Shooting movies has a huge impact on the locations in which they are filmed, as crews descend on a location, bringing a hefty stream of revenues for businesses in the area. Filming directly generates revenues for a destination through spend on accommodation, transportation, equipment, local labour, and fees and taxes.
Majid Majidi, an Oscar-nominated Iranian director, shot his 2017 drama film Beyond The Clouds in Mumbai.
“It was a difficult experience as well,” says Mr Majidi. “Working outdoors in such a crowded city like Mumbai, it was very difficult to work here."
To ease his troubles, Mr Majidi opted to hire all of his crew locally.
The travel and tourism sector often moves to capitalise on the appeal of Bollywood, given the huge influence it can have over holiday choices of Indians.
“Bollywood has always influenced Indian society in multiple ways in terms of lifestyle, fashion as well as travel,” says Karan Anand, the head of relationships at Cox & Kings, one of India's oldest travel companies. “Bollywood fans always dream of visiting beautiful locations shown in the movies which is why a movie can help to boost tourism at a particular destination.”
He explains that last year when the movie Jab Harry Met Sejal, starring Shah Rukh Khan and Anushka Sharma was released, there was a sudden surge in interest from customers in destinations including Prague, Lisbon, Budapest and Amsterdam, where the movie was shot.

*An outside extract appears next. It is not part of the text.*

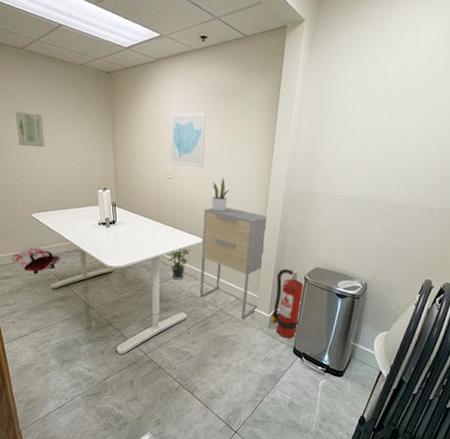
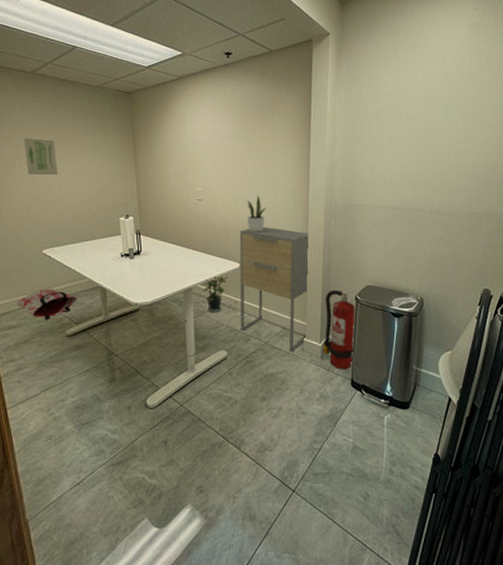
wall art: present [169,112,207,169] -> none [198,128,237,187]

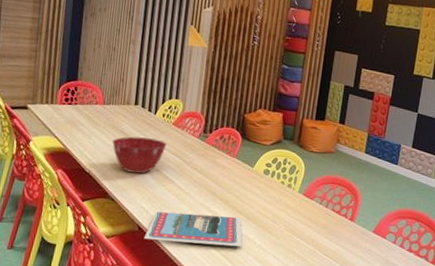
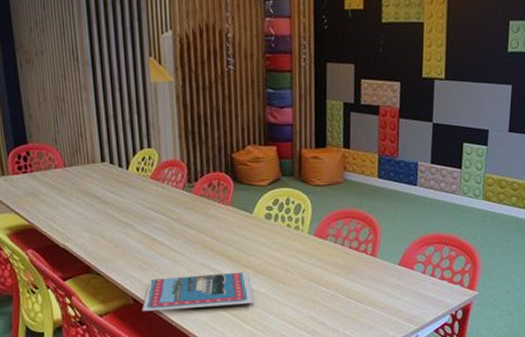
mixing bowl: present [112,136,167,174] -> none [84,198,148,242]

“Cox & Kings introduced a special romantic trail based on the film, which included guided city tours of all these destinations,” says Mr Anand.
In India, the travel firm also introduced special packages to Manali, Ladakh, Shimla, and Amritsar where the Salman Khan movie Tubelight was shot.
That had a positive knock-on impact on a range of businesses from hotels and restaurants to local handicraft industries, all thanks to Bollywood opening new avenues for business.
“Arunachal Pradesh, which is otherwise an off-beat destination in India, suddenly came to limelight after the movie Rangoon was released,” says Mr Anand.
There are a number of ancillary industries reaping the Bollywood benefits.
Ami Patel is a celebrity stylist from Mumbai. She got her break seven years ago when she worked as an fashion director on a magazine, and spotted the actress Priyanka Chopra in an Accessorize store in London trying on a hat. The two got chatting and the actress offered Ms Patel the opportunity to style her.
“If an opportunity knocks, the idea is you take it,” she says.
Things took off after that and Ms Patel left her job at the magazine to style actresses including Ali Bhatt and Katrina Kaif.
Ms Patel now earns much more than she would get from working for a magazine, typically earning between 20,000 rupees to 40,000 rupees for each event.
She explains that Bollywood has had a major impact on the fashion industry.
“For a designer, having their clothes on a film star is the biggest free branding exercise they can get,” she says. “A Bollywood star's reach is the widest and people do rush out and buy those outfits.”
With revenues only set to grow over the years, Bollywood will keep on delivering glittering returns and roles for individuals and businesses in India.